##### GEËXTRAHEERDE VERMELDINGEN

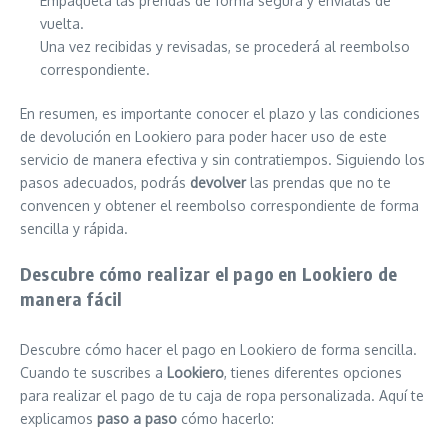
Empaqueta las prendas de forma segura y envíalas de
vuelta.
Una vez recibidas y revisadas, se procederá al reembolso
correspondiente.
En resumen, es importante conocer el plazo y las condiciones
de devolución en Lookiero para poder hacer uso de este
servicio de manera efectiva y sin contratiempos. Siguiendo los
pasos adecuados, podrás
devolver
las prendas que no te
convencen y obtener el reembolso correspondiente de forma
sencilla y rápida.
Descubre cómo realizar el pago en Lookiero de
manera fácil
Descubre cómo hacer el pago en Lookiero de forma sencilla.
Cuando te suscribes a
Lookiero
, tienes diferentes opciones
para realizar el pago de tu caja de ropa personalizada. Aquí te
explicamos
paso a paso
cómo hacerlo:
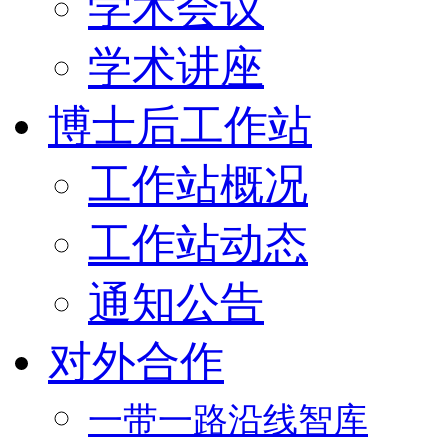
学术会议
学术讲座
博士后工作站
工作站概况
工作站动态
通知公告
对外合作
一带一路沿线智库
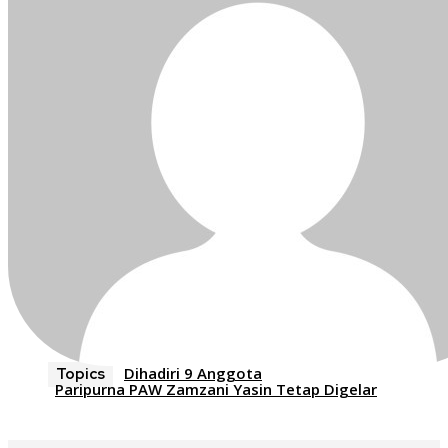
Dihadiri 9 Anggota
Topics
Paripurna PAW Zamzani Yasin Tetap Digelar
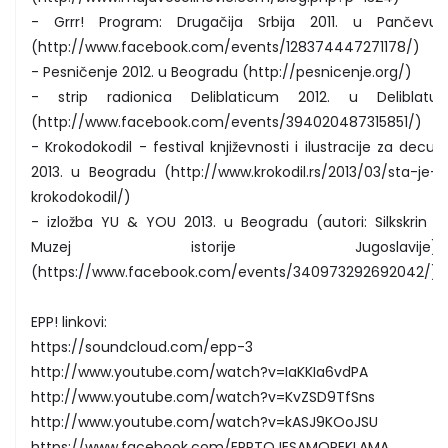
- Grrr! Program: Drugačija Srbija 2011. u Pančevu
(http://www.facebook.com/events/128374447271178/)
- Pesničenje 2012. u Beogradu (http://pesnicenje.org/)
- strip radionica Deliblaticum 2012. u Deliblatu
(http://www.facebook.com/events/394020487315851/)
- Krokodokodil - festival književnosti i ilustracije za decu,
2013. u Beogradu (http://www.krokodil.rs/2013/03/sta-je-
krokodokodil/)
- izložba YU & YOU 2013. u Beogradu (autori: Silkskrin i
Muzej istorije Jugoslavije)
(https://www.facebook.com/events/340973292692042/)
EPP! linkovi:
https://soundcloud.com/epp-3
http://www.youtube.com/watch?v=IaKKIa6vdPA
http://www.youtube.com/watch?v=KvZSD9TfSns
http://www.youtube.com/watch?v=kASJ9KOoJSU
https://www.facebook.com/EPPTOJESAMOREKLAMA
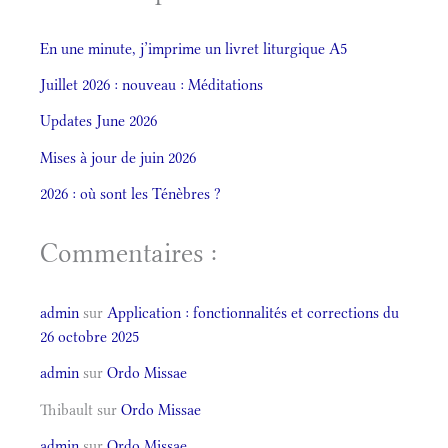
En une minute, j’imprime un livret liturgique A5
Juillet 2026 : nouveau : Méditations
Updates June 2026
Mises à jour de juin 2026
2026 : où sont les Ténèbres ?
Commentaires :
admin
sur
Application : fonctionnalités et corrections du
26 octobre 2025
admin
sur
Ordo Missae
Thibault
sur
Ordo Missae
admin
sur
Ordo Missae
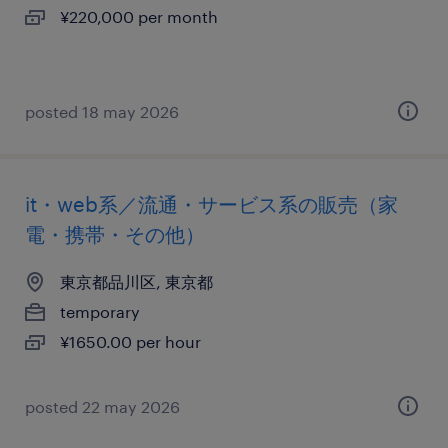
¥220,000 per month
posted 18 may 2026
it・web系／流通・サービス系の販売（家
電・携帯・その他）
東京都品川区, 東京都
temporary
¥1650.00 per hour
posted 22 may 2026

##########
##### GEËXTRAHEERDE VERMELDINGEN

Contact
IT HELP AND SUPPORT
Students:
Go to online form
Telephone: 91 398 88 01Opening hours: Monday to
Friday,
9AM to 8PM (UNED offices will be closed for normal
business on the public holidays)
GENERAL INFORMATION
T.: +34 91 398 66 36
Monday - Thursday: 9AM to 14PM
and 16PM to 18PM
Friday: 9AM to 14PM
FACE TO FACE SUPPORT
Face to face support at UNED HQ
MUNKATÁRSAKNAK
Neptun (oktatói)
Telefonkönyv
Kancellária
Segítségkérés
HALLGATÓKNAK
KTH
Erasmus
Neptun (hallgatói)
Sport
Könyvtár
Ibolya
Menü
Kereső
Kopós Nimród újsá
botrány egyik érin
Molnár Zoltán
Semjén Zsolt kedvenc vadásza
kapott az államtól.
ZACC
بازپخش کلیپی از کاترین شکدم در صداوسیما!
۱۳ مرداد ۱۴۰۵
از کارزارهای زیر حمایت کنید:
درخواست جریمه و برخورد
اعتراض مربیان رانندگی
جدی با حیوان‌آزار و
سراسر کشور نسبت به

##########

WAT WORDT GEVRAAGD: Neem de regels van de vermeldingen opnieuw over, beginnend bij de regel met "En une minute, j’imprime" en doorlopend tot en met de regel met "posted 22 may 2026", en wissel daarin "admin" in voor "beheerder" zonder verder iets te veranderen. Geef alleen deze regels weer en laat de afbeeldingen weg.

OPLOSSING:
En une minute, j’imprime un livret liturgique A5
Juillet 2026 : nouveau : Méditations
Updates June 2026
Mises à jour de juin 2026
2026 : où sont les Ténèbres ?
Commentaires :
beheerder
sur
Application : fonctionnalités et corrections du
26 octobre 2025
beheerder
sur
Ordo Missae
Thibault
sur
Ordo Missae
beheerder
sur
Ordo Missae
¥220,000 per month
posted 18 may 2026
it・web系／流通・サービス系の販売（家
電・携帯・その他）
東京都品川区, 東京都
temporary
¥1650.00 per hour
posted 22 may 2026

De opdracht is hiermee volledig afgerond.